● Problem details: Keeping every word intact, reproduce all of the records.

★ ★ ★ ★ ★ ★ ★

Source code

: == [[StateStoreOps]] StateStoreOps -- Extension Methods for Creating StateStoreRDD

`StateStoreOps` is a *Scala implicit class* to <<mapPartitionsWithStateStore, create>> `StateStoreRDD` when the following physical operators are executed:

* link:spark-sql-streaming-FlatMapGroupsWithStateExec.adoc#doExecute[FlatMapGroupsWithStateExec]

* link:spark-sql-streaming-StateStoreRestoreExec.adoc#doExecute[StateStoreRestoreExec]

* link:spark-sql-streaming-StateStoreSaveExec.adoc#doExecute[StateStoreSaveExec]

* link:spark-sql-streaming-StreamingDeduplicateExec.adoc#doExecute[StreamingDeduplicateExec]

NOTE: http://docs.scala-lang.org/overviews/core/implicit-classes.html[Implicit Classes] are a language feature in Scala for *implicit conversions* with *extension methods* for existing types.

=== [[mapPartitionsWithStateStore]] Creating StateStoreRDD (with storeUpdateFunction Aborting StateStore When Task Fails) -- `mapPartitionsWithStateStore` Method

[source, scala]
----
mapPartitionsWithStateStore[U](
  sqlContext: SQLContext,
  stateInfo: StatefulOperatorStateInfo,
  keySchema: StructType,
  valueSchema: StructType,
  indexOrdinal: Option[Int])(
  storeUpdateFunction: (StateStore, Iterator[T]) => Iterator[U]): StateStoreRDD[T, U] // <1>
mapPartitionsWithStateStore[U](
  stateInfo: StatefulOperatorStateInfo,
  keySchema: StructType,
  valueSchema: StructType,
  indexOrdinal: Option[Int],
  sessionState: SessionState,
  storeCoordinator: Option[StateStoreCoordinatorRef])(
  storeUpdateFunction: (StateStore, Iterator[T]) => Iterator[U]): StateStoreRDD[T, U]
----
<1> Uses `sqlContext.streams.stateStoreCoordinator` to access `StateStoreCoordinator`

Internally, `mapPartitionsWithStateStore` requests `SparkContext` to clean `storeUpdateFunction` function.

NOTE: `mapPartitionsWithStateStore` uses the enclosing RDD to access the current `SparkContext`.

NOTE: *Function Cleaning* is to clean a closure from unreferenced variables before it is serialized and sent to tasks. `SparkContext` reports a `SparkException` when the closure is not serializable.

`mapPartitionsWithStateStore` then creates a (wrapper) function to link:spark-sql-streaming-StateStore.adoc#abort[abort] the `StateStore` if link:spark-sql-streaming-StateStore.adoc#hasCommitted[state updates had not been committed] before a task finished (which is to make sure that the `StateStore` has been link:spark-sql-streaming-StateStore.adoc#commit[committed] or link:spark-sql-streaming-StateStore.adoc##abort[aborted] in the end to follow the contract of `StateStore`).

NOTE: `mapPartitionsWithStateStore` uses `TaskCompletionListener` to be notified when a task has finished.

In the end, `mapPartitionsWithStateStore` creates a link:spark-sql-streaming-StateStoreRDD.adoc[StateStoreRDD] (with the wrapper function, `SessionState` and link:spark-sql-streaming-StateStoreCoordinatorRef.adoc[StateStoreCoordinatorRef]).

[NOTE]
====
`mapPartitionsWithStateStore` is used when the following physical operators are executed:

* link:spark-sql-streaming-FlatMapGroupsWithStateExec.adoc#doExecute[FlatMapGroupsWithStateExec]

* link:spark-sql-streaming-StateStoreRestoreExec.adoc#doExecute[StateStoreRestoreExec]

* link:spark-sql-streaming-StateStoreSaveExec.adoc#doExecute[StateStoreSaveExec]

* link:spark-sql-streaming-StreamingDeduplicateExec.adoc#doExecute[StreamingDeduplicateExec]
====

★ ★ ★ ★ ★ ★ ★

● Written response:
Source code

: == [[StateStoreOps]] StateStoreOps -- Extension Methods for Creating StateStoreRDD

`StateStoreOps` is a *Scala implicit class* to <<mapPartitionsWithStateStore, create>> `StateStoreRDD` when the following physical operators are executed:

* link:spark-sql-streaming-FlatMapGroupsWithStateExec.adoc#doExecute[FlatMapGroupsWithStateExec]

* link:spark-sql-streaming-StateStoreRestoreExec.adoc#doExecute[StateStoreRestoreExec]

* link:spark-sql-streaming-StateStoreSaveExec.adoc#doExecute[StateStoreSaveExec]

* link:spark-sql-streaming-StreamingDeduplicateExec.adoc#doExecute[StreamingDeduplicateExec]

NOTE: http://docs.scala-lang.org/overviews/core/implicit-classes.html[Implicit Classes] are a language feature in Scala for *implicit conversions* with *extension methods* for existing types.

=== [[mapPartitionsWithStateStore]] Creating StateStoreRDD (with storeUpdateFunction Aborting StateStore When Task Fails) -- `mapPartitionsWithStateStore` Method

[source, scala]
----
mapPartitionsWithStateStore[U](
  sqlContext: SQLContext,
  stateInfo: StatefulOperatorStateInfo,
  keySchema: StructType,
  valueSchema: StructType,
  indexOrdinal: Option[Int])(
  storeUpdateFunction: (StateStore, Iterator[T]) => Iterator[U]): StateStoreRDD[T, U] // <1>
mapPartitionsWithStateStore[U](
  stateInfo: StatefulOperatorStateInfo,
  keySchema: StructType,
  valueSchema: StructType,
  indexOrdinal: Option[Int],
  sessionState: SessionState,
  storeCoordinator: Option[StateStoreCoordinatorRef])(
  storeUpdateFunction: (StateStore, Iterator[T]) => Iterator[U]): StateStoreRDD[T, U]
----
<1> Uses `sqlContext.streams.stateStoreCoordinator` to access `StateStoreCoordinator`

Internally, `mapPartitionsWithStateStore` requests `SparkContext` to clean `storeUpdateFunction` function.

NOTE: `mapPartitionsWithStateStore` uses the enclosing RDD to access the current `SparkContext`.

NOTE: *Function Cleaning* is to clean a closure from unreferenced variables before it is serialized and sent to tasks. `SparkContext` reports a `SparkException` when the closure is not serializable.

`mapPartitionsWithStateStore` then creates a (wrapper) function to link:spark-sql-streaming-StateStore.adoc#abort[abort] the `StateStore` if link:spark-sql-streaming-StateStore.adoc#hasCommitted[state updates had not been committed] before a task finished (which is to make sure that the `StateStore` has been link:spark-sql-streaming-StateStore.adoc#commit[committed] or link:spark-sql-streaming-StateStore.adoc##abort[aborted] in the end to follow the contract of `StateStore`).

NOTE: `mapPartitionsWithStateStore` uses `TaskCompletionListener` to be notified when a task has finished.

In the end, `mapPartitionsWithStateStore` creates a link:spark-sql-streaming-StateStoreRDD.adoc[StateStoreRDD] (with the wrapper function, `SessionState` and link:spark-sql-streaming-StateStoreCoordinatorRef.adoc[StateStoreCoordinatorRef]).

[NOTE]
====
`mapPartitionsWithStateStore` is used when the following physical operators are executed:

* link:spark-sql-streaming-FlatMapGroupsWithStateExec.adoc#doExecute[FlatMapGroupsWithStateExec]

* link:spark-sql-streaming-StateStoreRestoreExec.adoc#doExecute[StateStoreRestoreExec]

* link:spark-sql-streaming-StateStoreSaveExec.adoc#doExecute[StateStoreSaveExec]

* link:spark-sql-streaming-StreamingDeduplicateExec.adoc#doExecute[StreamingDeduplicateExec]
====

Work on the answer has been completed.